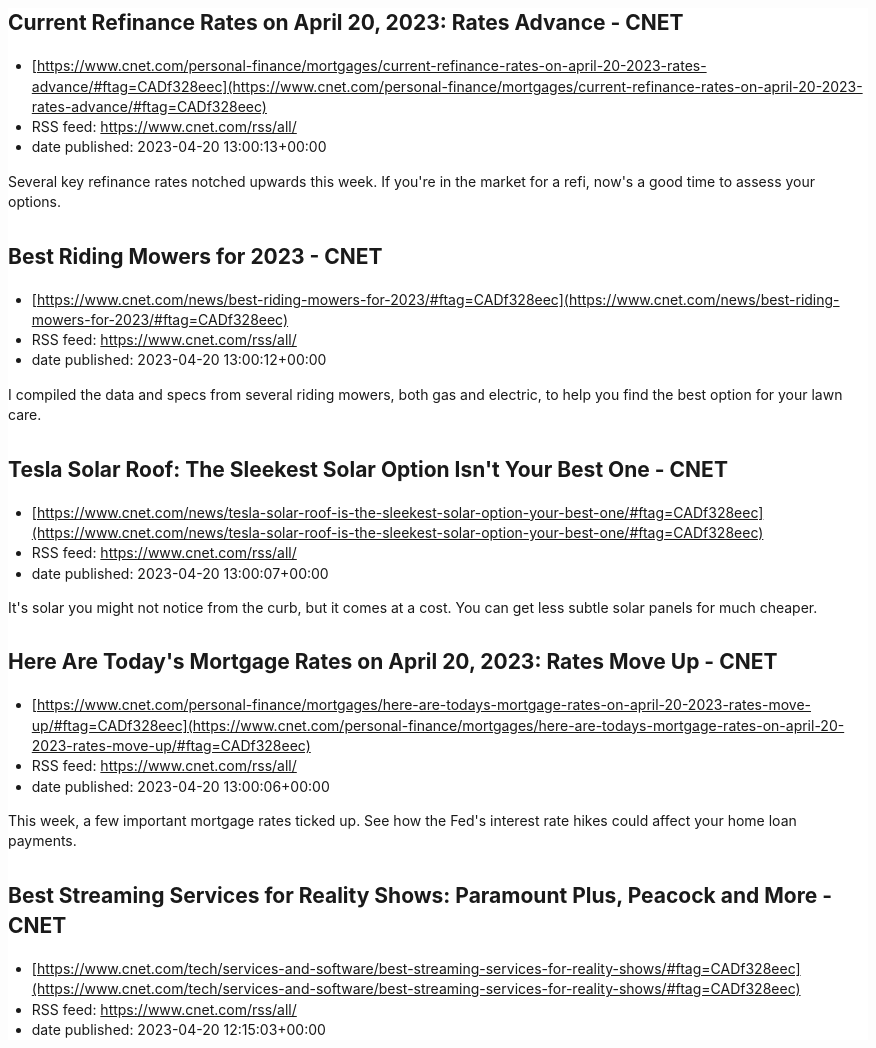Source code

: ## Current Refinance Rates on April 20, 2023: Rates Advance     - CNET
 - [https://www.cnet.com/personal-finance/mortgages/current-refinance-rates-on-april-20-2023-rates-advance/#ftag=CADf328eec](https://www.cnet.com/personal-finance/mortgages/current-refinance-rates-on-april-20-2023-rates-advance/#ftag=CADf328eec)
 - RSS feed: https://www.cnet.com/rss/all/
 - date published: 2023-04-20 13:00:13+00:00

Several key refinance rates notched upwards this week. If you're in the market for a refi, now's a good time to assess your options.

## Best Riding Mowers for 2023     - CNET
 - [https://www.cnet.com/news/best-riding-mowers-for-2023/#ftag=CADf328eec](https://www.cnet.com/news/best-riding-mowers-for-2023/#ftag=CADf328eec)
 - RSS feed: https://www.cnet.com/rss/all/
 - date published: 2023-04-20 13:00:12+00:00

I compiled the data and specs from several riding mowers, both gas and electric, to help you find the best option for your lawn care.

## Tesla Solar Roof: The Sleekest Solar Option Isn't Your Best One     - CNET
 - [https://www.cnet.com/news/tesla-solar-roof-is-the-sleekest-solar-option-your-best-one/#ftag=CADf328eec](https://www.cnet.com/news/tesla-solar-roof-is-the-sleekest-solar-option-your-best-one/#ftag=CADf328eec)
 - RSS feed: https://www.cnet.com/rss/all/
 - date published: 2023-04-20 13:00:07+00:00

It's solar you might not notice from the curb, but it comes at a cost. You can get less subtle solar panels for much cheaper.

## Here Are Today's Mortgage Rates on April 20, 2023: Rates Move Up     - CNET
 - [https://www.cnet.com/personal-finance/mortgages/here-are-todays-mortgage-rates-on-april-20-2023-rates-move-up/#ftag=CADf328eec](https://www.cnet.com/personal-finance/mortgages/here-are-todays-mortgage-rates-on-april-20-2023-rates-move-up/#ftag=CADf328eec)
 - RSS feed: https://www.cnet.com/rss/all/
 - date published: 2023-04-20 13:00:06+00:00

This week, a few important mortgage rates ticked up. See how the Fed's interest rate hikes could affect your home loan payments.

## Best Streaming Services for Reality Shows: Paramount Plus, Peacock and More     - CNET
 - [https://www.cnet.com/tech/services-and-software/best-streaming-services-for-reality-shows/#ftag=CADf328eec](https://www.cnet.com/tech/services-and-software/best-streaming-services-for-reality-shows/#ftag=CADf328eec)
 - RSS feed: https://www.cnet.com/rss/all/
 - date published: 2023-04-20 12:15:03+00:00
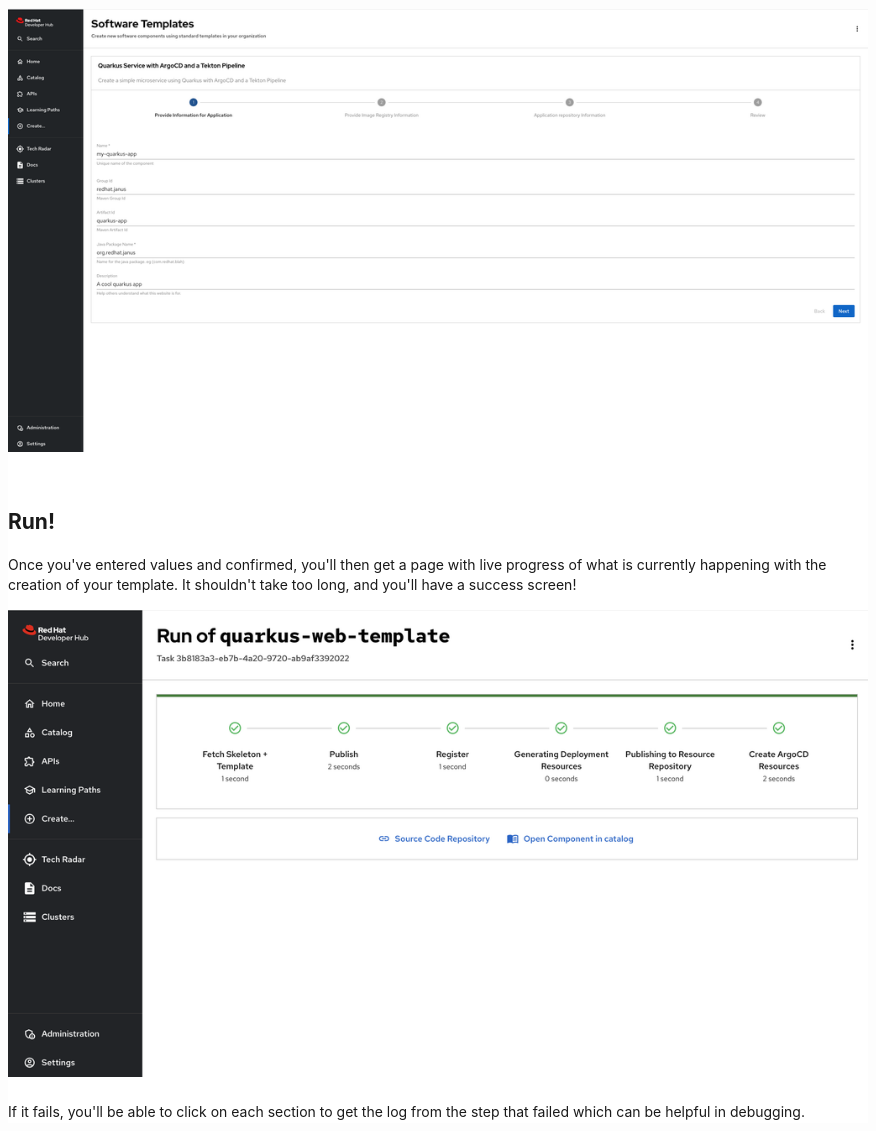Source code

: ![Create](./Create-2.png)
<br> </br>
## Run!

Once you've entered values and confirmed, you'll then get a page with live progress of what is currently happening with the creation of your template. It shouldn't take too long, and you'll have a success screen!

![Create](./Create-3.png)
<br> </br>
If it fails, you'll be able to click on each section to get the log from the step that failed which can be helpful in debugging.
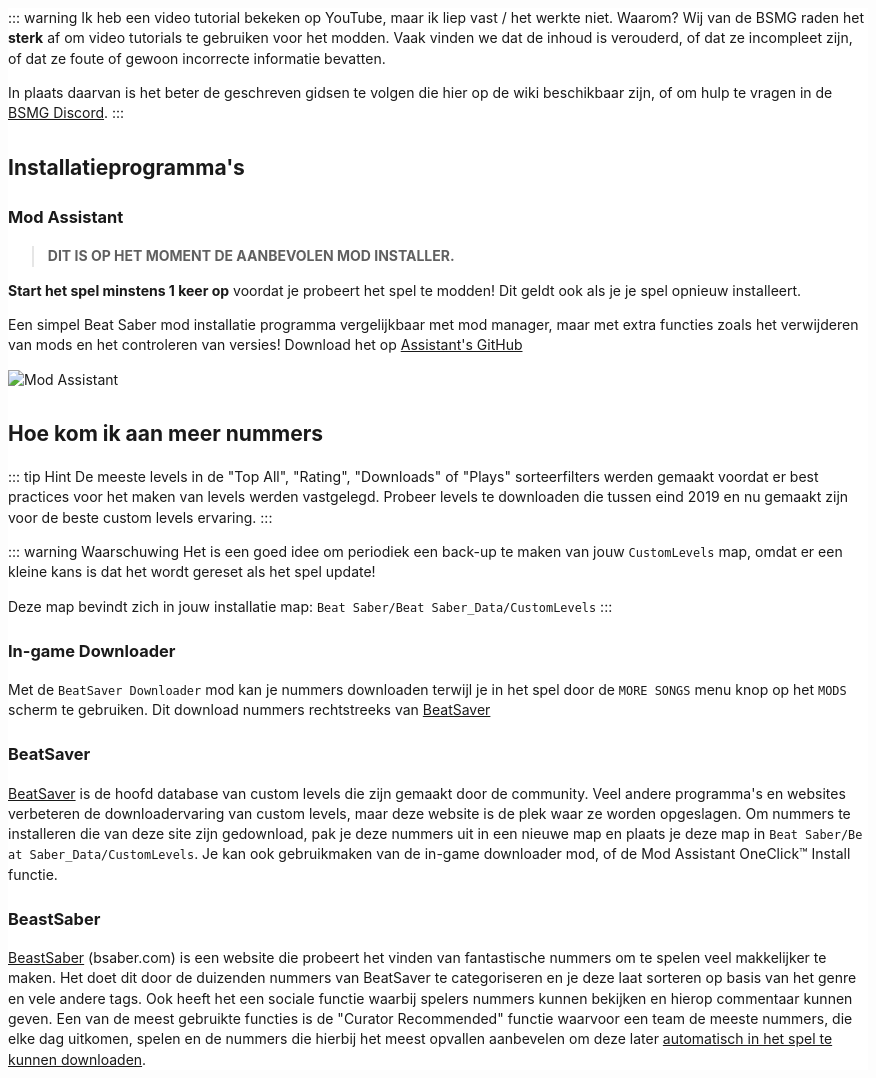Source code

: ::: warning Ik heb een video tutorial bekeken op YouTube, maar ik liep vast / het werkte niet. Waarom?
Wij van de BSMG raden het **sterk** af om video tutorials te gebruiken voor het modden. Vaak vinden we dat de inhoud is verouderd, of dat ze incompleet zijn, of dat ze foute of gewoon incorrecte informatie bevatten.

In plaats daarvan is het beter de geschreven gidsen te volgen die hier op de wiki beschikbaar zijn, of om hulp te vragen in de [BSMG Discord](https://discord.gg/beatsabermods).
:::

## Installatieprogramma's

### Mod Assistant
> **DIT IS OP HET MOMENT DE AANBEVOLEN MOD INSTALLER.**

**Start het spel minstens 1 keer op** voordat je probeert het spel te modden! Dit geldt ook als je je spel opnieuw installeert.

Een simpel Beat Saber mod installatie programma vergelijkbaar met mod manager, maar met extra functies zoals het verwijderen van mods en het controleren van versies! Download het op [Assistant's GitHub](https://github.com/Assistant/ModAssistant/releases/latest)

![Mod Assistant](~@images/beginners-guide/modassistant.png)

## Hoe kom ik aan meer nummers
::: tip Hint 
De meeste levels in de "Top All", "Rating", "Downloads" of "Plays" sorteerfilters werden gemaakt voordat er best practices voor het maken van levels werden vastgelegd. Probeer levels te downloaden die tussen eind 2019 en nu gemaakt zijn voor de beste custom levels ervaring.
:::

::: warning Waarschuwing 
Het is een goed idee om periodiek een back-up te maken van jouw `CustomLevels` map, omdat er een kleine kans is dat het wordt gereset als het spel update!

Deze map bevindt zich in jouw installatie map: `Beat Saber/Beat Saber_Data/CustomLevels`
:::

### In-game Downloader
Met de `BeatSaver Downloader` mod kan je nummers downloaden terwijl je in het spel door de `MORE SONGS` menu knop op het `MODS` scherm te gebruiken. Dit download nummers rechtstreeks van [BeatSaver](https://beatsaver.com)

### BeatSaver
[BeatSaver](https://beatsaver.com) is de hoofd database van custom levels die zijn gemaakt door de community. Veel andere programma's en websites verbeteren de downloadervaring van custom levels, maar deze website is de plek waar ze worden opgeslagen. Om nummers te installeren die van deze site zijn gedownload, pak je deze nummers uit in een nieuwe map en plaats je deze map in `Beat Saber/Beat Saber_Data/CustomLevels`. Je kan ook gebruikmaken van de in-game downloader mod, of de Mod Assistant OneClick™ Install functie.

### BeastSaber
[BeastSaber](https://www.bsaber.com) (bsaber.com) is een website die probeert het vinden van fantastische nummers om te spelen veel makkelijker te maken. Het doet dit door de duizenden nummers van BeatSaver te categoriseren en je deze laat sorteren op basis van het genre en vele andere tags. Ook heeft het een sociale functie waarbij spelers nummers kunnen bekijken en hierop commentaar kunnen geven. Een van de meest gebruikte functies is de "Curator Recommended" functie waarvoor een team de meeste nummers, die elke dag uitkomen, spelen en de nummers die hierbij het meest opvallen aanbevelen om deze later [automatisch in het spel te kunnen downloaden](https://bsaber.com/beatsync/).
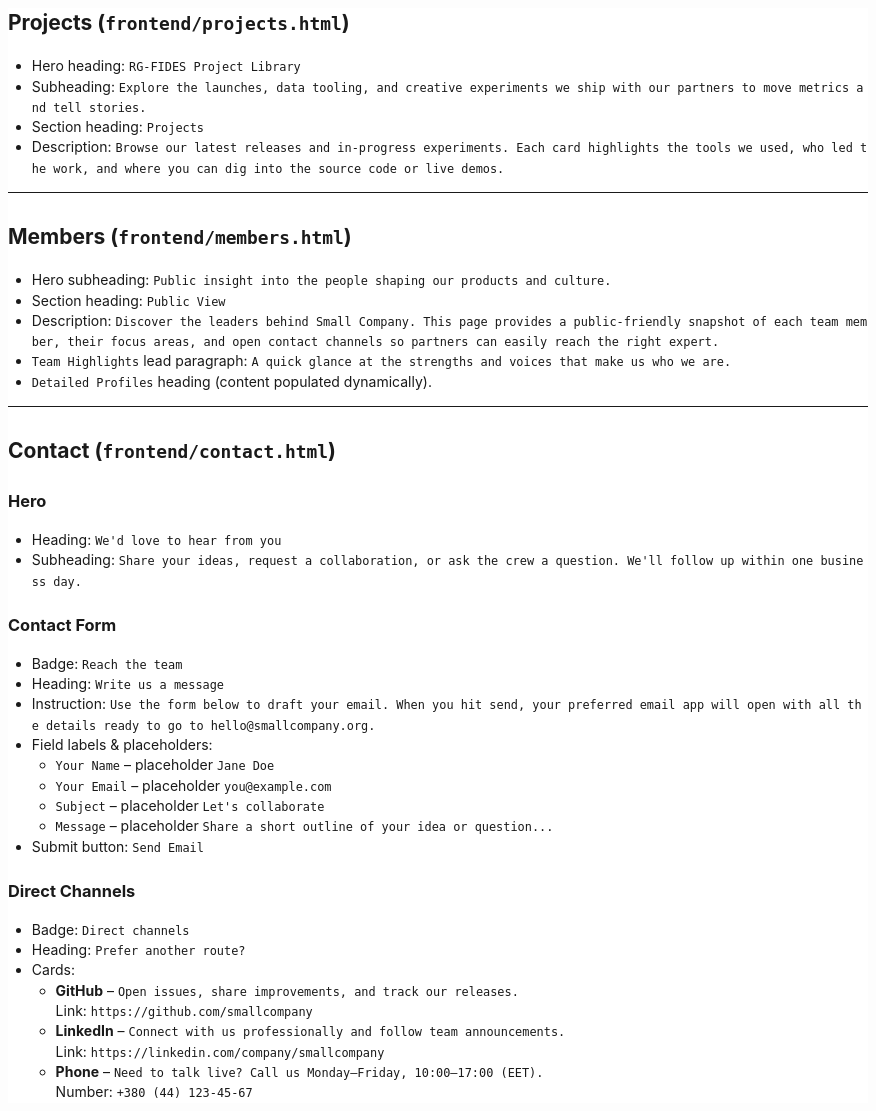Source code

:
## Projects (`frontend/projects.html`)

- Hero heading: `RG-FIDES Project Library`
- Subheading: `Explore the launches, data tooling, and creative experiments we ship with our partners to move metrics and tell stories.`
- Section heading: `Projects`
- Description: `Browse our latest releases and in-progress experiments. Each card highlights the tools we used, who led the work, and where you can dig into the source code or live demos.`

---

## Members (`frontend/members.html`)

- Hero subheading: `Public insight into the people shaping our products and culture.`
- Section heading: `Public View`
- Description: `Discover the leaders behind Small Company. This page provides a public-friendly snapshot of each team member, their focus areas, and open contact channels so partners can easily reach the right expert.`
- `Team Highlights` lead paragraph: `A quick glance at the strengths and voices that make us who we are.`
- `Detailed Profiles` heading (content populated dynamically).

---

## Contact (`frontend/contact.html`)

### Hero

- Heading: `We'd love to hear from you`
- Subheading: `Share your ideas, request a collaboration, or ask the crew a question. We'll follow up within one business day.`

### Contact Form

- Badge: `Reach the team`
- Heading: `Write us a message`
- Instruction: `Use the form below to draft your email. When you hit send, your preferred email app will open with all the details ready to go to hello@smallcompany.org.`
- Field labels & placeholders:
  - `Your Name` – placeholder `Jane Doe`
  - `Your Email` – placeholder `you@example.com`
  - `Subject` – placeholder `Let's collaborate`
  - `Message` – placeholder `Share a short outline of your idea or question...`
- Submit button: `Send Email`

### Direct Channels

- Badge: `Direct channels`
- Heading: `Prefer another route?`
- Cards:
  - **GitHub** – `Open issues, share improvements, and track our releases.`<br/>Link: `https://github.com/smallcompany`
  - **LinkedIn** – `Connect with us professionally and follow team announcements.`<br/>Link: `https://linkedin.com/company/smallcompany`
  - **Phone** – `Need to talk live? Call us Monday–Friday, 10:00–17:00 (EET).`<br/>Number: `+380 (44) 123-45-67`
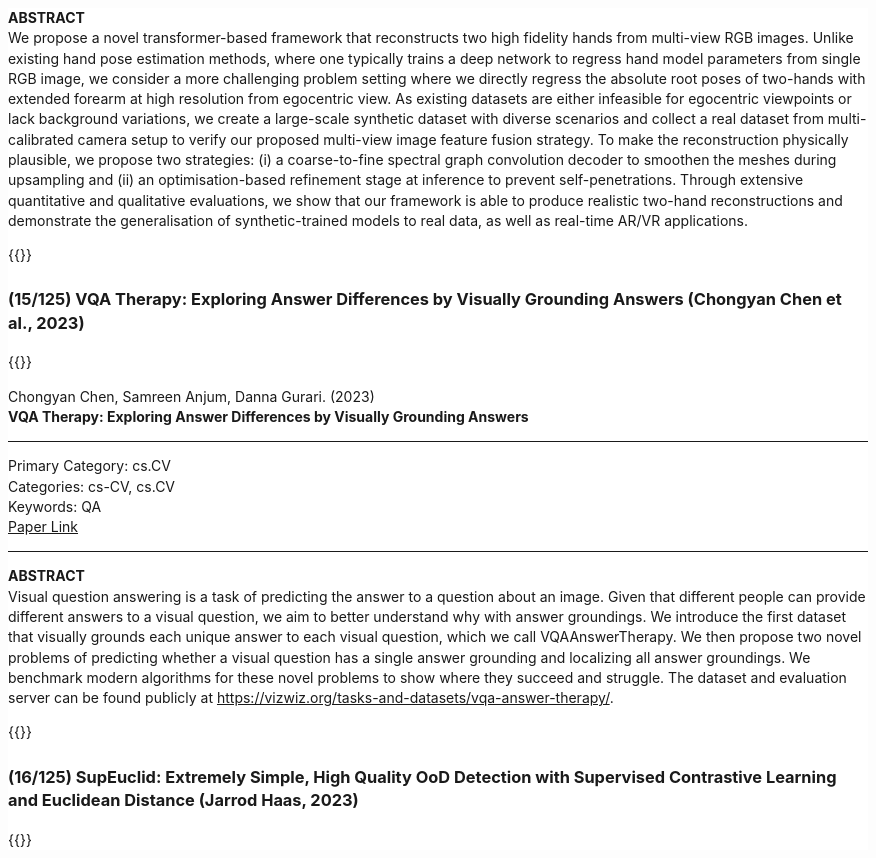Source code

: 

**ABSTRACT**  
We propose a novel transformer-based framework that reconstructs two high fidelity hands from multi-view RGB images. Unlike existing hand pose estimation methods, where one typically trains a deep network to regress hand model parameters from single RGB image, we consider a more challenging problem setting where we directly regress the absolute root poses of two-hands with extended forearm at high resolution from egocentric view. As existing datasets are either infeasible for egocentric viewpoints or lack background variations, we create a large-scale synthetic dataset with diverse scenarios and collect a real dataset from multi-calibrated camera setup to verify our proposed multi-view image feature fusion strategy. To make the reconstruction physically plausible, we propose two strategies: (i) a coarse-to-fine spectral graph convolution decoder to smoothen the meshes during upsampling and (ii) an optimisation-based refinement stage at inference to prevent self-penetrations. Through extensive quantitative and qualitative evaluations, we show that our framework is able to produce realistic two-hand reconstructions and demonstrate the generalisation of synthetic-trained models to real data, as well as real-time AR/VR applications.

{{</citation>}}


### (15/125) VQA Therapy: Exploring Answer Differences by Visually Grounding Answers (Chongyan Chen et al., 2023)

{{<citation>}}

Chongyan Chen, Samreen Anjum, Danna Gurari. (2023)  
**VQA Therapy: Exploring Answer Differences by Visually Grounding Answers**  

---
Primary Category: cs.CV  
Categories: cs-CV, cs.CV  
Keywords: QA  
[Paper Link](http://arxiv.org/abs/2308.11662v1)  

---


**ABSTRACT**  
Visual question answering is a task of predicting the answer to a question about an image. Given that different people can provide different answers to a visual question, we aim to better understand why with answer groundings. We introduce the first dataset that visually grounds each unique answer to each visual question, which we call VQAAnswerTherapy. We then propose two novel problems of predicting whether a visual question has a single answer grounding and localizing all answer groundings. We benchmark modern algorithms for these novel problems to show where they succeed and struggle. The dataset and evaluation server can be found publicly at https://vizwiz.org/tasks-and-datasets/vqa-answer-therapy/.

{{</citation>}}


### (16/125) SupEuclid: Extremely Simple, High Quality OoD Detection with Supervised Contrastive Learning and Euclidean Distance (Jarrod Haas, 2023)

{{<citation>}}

----------------

A single figure is the whole answer: the number of lines in the material above that contain "Assistant".

4